While India struggles with the second wave of the COVID-19 pandemic, there seems to be some light at the end of the tunnel. If you are 18 or older, you are eligible to get vaccinated. During times like these, getting the jab is an important step in beating the virus and achieving herd immunity. So first things first, log on to cowin.gov.in, register yourself to get vaccinated and book a slot.
Okay, now that you’re ready to take the shot, it’s time to educate yourself about the entire process. While the vaccines are safe, it is important to keep yourself informed. So, we’ve broken down exactly what you should be doing before, during and after getting the jab. Read on to know more!
Before you get the vaccine, here’s a list of things you should do
Before you get the shot, read up about the vaccine you’re about to get. How does it work? What are the side effects? Will it react badly to any of your current illnesses? You should have the answers to all these questions before you get vaccinated. Additionally, if you have any serious concerns about the vaccines, online research will not be enough—talk to a healthcare professional if you must.
If you cannot physically visit a doctor, try doing an online consultation or talking to them over the phone. Explain your medical history to them, and let them assess whether you are fit to get the jab. If you have any co-morbidities or severe allergies, your doctor may prescribe medication, or advise you against getting the vaccine. They may also provide you with a medical certificate stating that you are fit to get vaccinated. Although it is not a requirement, it is always better to be on the safe side and make sure you are healthy enough to get the jab.
Make sure you are in the pink of your health before you get the vaccine. To do this, you need to ensure you eat healthy food and exercise a few days leading up to the date of the shot. Before you leave to get vaccinated, make sure you have had a good night’s rest, eaten a healthy meal and drank lots of water.
Here’s what to keep in mind during your vaccination appointment.
Remember to make sure you are safe and protected when you step inside the vaccination room.

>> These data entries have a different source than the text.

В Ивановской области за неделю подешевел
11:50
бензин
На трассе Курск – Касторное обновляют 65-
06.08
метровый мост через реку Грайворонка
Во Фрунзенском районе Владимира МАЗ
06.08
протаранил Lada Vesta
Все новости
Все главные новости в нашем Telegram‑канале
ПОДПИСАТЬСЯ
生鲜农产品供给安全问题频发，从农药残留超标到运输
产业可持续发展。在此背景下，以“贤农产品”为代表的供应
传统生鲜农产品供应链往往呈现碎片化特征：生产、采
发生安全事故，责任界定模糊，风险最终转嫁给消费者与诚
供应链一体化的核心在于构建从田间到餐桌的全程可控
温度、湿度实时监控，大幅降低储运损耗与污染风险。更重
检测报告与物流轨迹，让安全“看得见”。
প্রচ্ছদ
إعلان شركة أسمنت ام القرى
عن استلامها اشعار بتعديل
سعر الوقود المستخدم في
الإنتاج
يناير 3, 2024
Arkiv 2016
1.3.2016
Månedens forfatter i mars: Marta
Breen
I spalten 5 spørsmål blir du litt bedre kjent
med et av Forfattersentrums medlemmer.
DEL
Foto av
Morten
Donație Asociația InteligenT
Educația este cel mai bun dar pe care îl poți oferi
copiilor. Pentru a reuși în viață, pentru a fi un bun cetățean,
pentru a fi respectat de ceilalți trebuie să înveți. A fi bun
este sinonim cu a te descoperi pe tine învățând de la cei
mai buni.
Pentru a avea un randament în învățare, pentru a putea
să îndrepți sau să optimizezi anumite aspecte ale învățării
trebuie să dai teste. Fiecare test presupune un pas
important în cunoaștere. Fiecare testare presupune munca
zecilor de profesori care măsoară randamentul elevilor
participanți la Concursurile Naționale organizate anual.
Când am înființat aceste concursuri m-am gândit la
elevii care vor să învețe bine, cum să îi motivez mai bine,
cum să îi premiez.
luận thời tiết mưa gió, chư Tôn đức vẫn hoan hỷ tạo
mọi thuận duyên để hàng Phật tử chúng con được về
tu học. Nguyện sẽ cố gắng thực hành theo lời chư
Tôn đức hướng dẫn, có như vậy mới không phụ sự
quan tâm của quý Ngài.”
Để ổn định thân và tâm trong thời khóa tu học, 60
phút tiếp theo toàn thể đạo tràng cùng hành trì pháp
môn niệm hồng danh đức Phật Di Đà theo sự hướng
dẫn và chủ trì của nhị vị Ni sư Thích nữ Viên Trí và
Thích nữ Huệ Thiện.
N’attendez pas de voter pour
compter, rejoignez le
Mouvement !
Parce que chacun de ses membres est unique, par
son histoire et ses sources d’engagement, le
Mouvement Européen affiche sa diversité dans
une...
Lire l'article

This means double masking, wearing a face shield (if you can), and sanitising yourself and your surroundings.
Make sure you tell the healthcare worker about your medical history, and show them your medical certificate if you are carrying one. Ask them about side effects, and what you can do in case you have a severe reaction. Also, check with them about what kind of medications you can take and which ones to avoid after the vaccination.
Right after you get vaccinated, your healthcare worker will tell you wait for a period of 15-30 minutes before you head home. This is to observe you for any adverse reactions or side effects, and to get you immediate help should you need it. So don’t rush home as soon as you get the jab—listen to your healthcare worker and wait for your observation period to get over.
Congratulations, you have now got your first vaccine! However, there are some things you need to keep in mind after you’ve got your first shot.
Most people will get certain side effects from the vaccine. This is completely normal and there is no need to panic. You can expect arm soreness, fatigue, headaches, body ache, mild fever or diarrhea. So prepare yourself by keeping medications at hand, eating a healthy meal and giving yourself ample time to rest and recover.
Remember, getting your first vaccine does not mean you are safe from COVID-19. You need to schedule your next shot four to eight weeks after getting your first jab, depending on the vaccine you got. So mark your next date in your calendar and schedule your next appointment in the appropriate time period.
Your body does not build immunity overnight against COVID-19. For most vaccines, you need to wait at least three-to-four weeks after your second shot before you can consider yourself ‘fully vaccinated’. And even after you are fully vaccinated there is still a chance of contracting COVID. It is a new disease, and we are learning about new complications every day. So don’t consider yourself to be invincible after getting your shot.
Remember to stay safe, continue to take all safety precautions and maintain social distancing.